You're mischaracterizing my statement. I didn't say "the basis of law is to stop people from 'injury or harm'."
This is what I said: "In regulating the conduct of persons within its jurisdiction, the government's main concern is with conduct that causes or potentially causes injury or harm."
Skateboarding, like driving, as conduct in an of itself, is neither moral or immoral. But, the government may regulate that conduct as a matter of public policy. For instance, if a person drinks alcohol and drives, that person may cause injury or harm. Thus, the state legislature has a legitimate interest in that potentially harmful conduct and may enact a criminal statute prohibiting driving under the influence.
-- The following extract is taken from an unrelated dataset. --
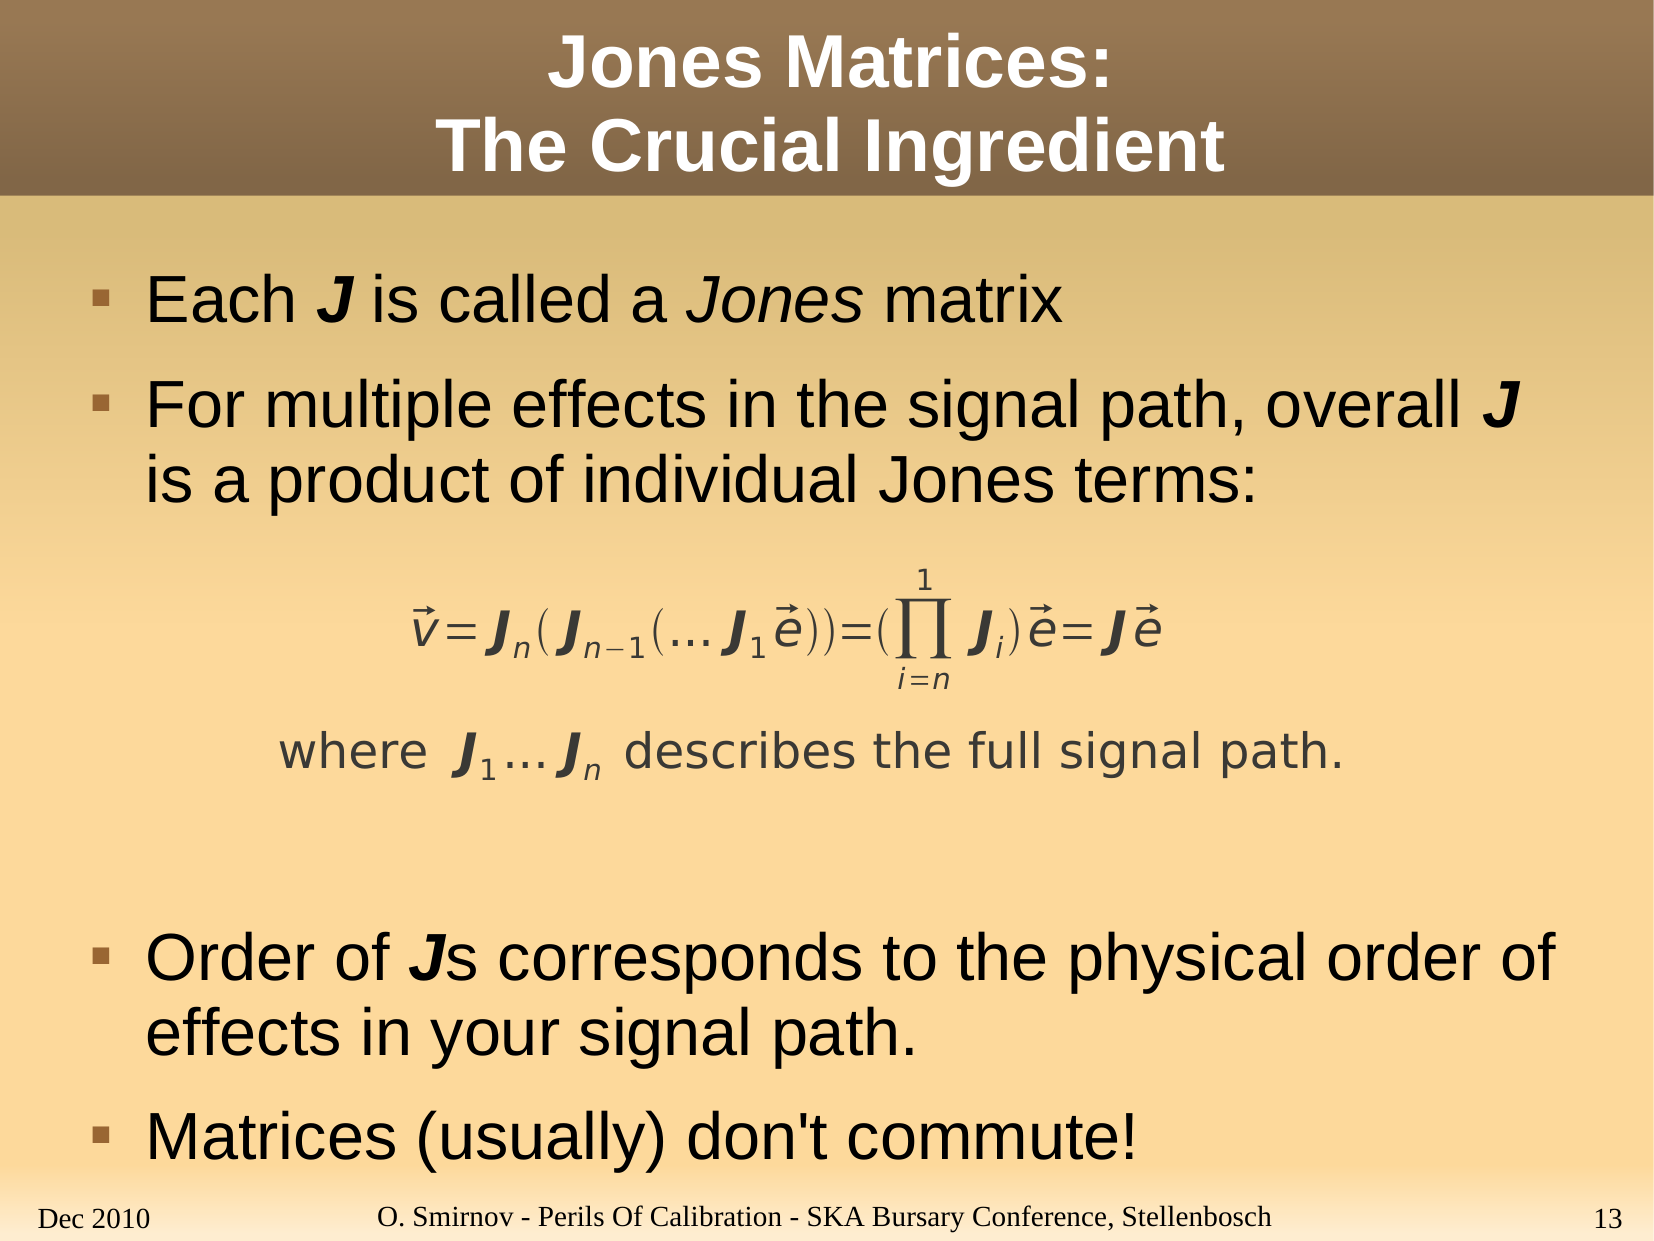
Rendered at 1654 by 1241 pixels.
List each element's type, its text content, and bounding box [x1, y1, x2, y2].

list Each J is called a Jones matrix For multiple effects in the signal path, overall J is a product of individual Jones terms: Order of Js corresponds to the physical order of effects in your signal path. Matrices (usually) don't commute! [75, 262, 1564, 1174]
picture [0, 0, 1654, 1241]
title Jones Matrices: The Crucial Ingredient [86, 0, 1576, 208]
Similarly, the state legislature might conduct studies that show skateboarding is an inherently dangerous activity and that a large number of skateboarders have experienced traumatic brain injuries as the result of skateboarding accidents. Those studies might also show that the state has expended valuable state resources to care for persons with traumatic brain injuries. The state legislature might then have a legitimate interest in passing a law that requires skateboarders to wear helmets to reduce the risk of harm.
Do you see how that works?
Perhaps the state legislature may decide as a matter of public policy to regulate the eating of raw cookie dough. Anything is possible.
If a person is arrested or cited for violating the law, that person has the right to challenge the law on its face and/or as applied. Perhaps the charged person will allege the law is unconstitutional (under the Fourteenth Amendment to the US Constitution) because it deprives him of his liberty interest to determine for himself what he wants to consume and that the state doesn't have a rational basis for prohibiting him from eating cookie dough.
See how that works?
It helps to have a basic understanding of our constitutional republic and the scope of state and federal government powers.
You're saying that my morals should not be imposed on others as state law, but what if the tables were switched? What if all abortion was illegal and you had to fight to have one? Would you fight or just suffer through the unwanted pregnancy and "not impose your morals"?
You seem to forget that abortion was illegal at one time. A case was brought before the Supreme Court and the matter was decided. Look up the case, Roe v. Wade, on the internet. Read it. A woman has a fundamental right to determine her own procreative destiny. The fact that other people have rights to decide certain things for themselves does not mean they are imposing their morals on you. You are still free to apply your own morals to yourself.
Again, see how that works?
If you cannot understand the things we have discussed so far, I don't see much point in continuing this discussion.